# Installing new balluster, newels, and railing



## doldroyd (Oct 20, 2008)

I am having hardwood installed on stairs and have to replace the current railing, balusters, and newel posts.  I would like to do wrought iron balusters with wood box newels and railings.  The bid for this was waaayyyy out of my budget.  I went to Lowes and Home Depot and am starting to think I might be able to do this myself.  I would consider myself fairly handy and have successfully tackled other DIY projects.

I have posted pictures of the way it is currently.   I will need 85 balusters, 6 Newell posts, and railings.

Any and all thoughts appreciated.

Thanks,
Deb


----------



## handyguys (Oct 20, 2008)

I'm pretty handy but I'm not sure I would want to tackle this w/o a lot of research, planning, etc. Its expensive for a reason. 

Any reason you cant re-use your old setup beyond aesthetics?

If going new - Make sure your parts supplier has detailed installation instructions. 

Good luck - We have the before pictures - I want to see some during and after pictures.


----------



## doldroyd (Oct 20, 2008)

I really don't like the posts and railings that I have now.  Also, my floor guys made it sound like it was going to be pretty tough to salvage them.

I certainly am going to do a great deal of research before I make a decision on this one because mistakes could be costly and very visable.

Thanks!


----------



## glennjanie (Oct 20, 2008)

Hello Deb:
If the current are solid, there is no reason the flooring guys can't work around them. It would be far less trouble to work around them than to change them and, if the flooring guys are craftsmen, they won't have a lot of trouble. The flooring guys might want more money but not near what it would cost to replace.
Glenn


----------



## Square Eye (Oct 20, 2008)

If You can install new balusters and rails, I don't understand why you'd think you can't take the old set down without damaging it. If You take it down and be careful with it, you could possibly sell the old set on Craigslist or E-bay, local classified or whatever. It would help pay for the new railing and it wouldn't be a complete loss. The floor guys may be planning to take them down and take them home, possibly to sell, possibly to use themselves!
Wrought iron from Lowe's is not a real high grade of railing. In my opinion, Lowe's wrought iron could never look as good as what you have now. Maybe you could take it down carefully and refinish it in a way that you'd like better, then re-install it yourself? Maybe paint the balusters?


----------



## spaz2965 (Oct 23, 2008)

Hi Deb,

Doing this your self isn't hard at all. Take measurements of balusters that are there now and document them for when you new steps get installed. Simply do this by measuring from wall or steps to center of baluster and go from that center to next center. Take old top rail turn upside down and lay on steps you will see that you can drill straight down, and copy your top rails. Remember to subtract 3/4" for the first stair measurement as they will be putting a oak riser on so that measurement will change.

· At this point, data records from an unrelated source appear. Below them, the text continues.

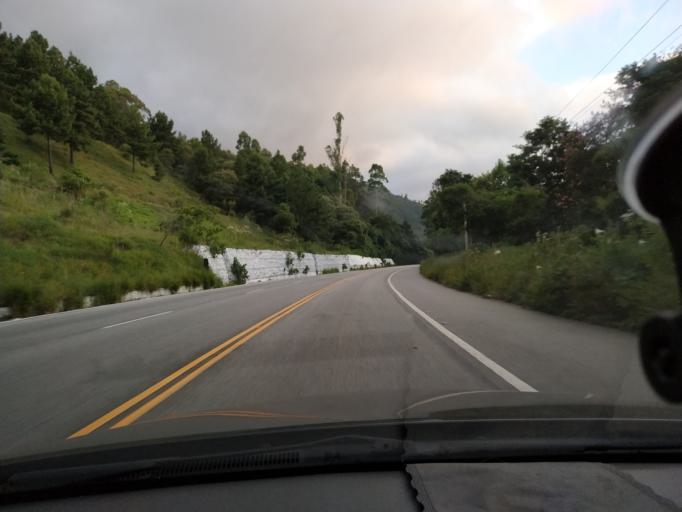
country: BR
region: Sao Paulo
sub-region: Campos Do Jordao
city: Campos do Jordao
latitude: -22.7982
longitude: -45.6259
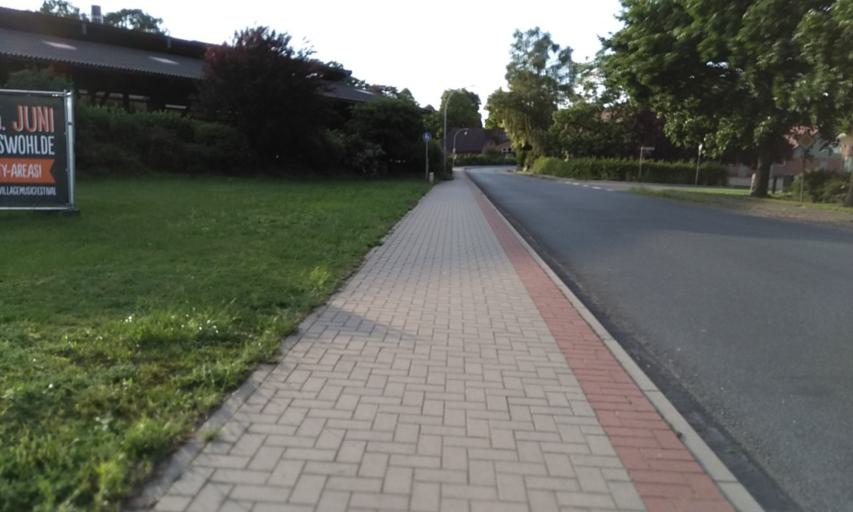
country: DE
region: Lower Saxony
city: Anderlingen
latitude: 53.3702
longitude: 9.3029
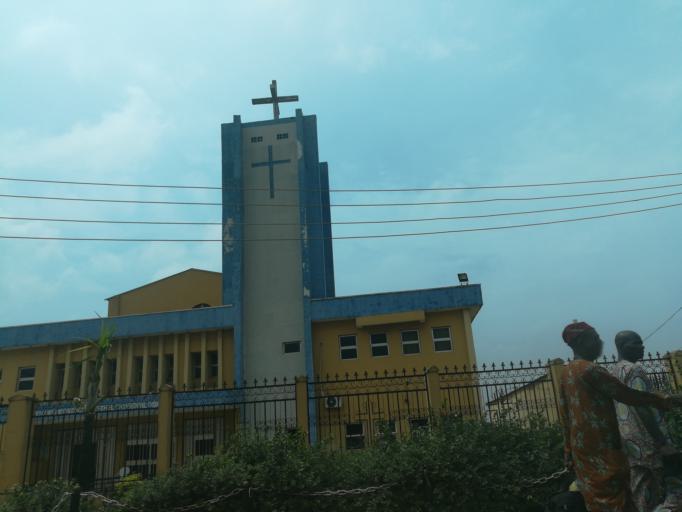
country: NG
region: Lagos
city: Ikorodu
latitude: 6.6103
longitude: 3.5060
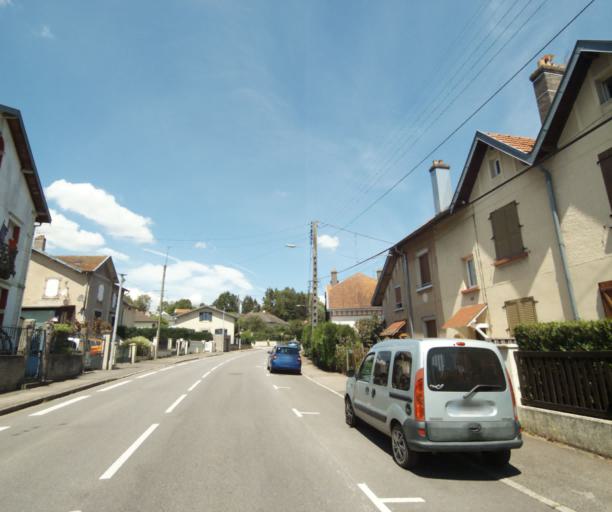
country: FR
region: Lorraine
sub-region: Departement de Meurthe-et-Moselle
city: Luneville
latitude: 48.6035
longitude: 6.4881
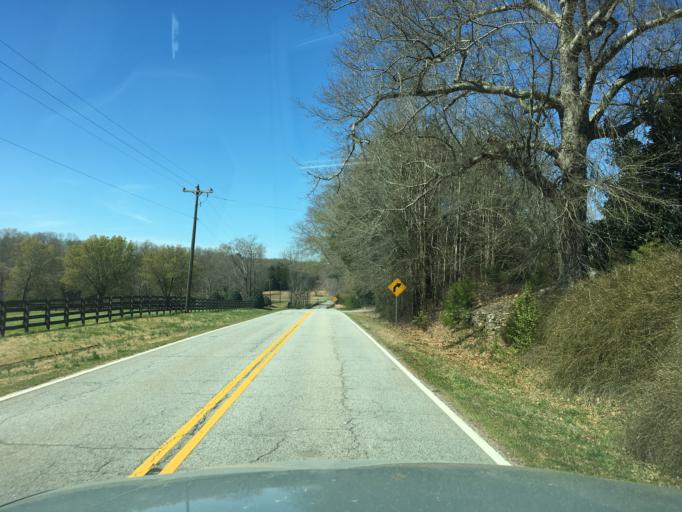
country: US
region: South Carolina
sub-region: Spartanburg County
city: Roebuck
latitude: 34.8782
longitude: -81.9944
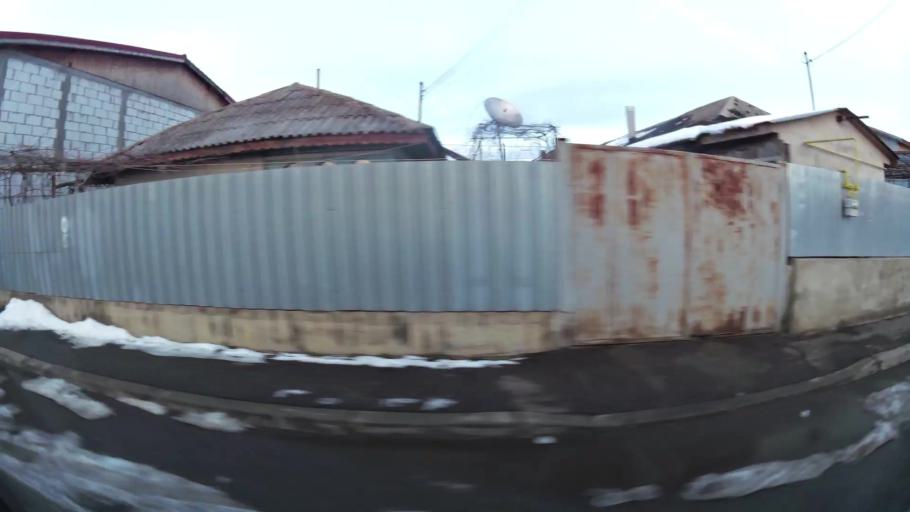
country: RO
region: Ilfov
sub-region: Comuna Magurele
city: Magurele
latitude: 44.3898
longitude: 26.0321
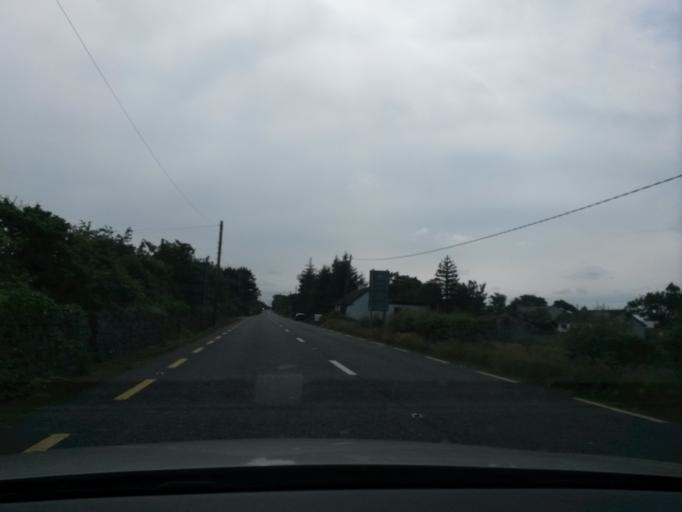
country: IE
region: Connaught
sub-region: Sligo
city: Sligo
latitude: 54.4272
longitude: -8.4610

There should be no problem removing and saving your old rails with no problems. The hardest part they may have is the newel posts. You may save some money by removing the rails yourself once you cut he top rail loose a little wiggling they will come right out. Your new iron rails you will use a hot glue gun in the hole and that secures the iron baluster. Don't hesitate sending me a personal message if you have further questions about this project. Hope that you can understand what I was trying to explain to you. Good luck

Joe~~


----------



## Hack (Nov 20, 2008)

Deb,
I removed, stripped, refinished and reinstalled my 100 year old railing myself, and it was easy.  Sounds like your flooring guys are just a bit lazy.

If you decide to use that railing again, keep track of all the parts.  Number them, measure them, etc.

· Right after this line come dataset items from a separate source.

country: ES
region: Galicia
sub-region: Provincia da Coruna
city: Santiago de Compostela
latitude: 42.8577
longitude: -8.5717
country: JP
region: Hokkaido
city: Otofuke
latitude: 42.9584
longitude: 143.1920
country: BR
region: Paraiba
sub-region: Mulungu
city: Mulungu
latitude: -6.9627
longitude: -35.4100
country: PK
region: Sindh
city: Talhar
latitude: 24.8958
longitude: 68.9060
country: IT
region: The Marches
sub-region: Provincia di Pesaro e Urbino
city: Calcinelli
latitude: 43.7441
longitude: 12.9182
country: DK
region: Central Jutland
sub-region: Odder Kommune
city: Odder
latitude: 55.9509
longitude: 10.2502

Here's before and after...







If you decide you want to do iron, you can do this yourself as well.  There are a couple of places that sell stair parts:

King Architectural Metals wrought iron metal balusters finials casting steel ornamental forged gate fence stairs Access control

Outwater Plastics Industires

You can design what you want, purchase the parts, and assemble.


----------



## FreeStuffRockz (Nov 21, 2008)

Wow great job!


----------



## handymanarchie (Dec 21, 2012)

I'm in the market to replace wrought iron railings with wooden rails and baulsters. Does anyone have n excellent website I could visit to see different styles and also get some prices? The current iron set is beat up. We repainted them but the paint is starting to peel. We have exposed wood floors. Thanks for any assistance.


----------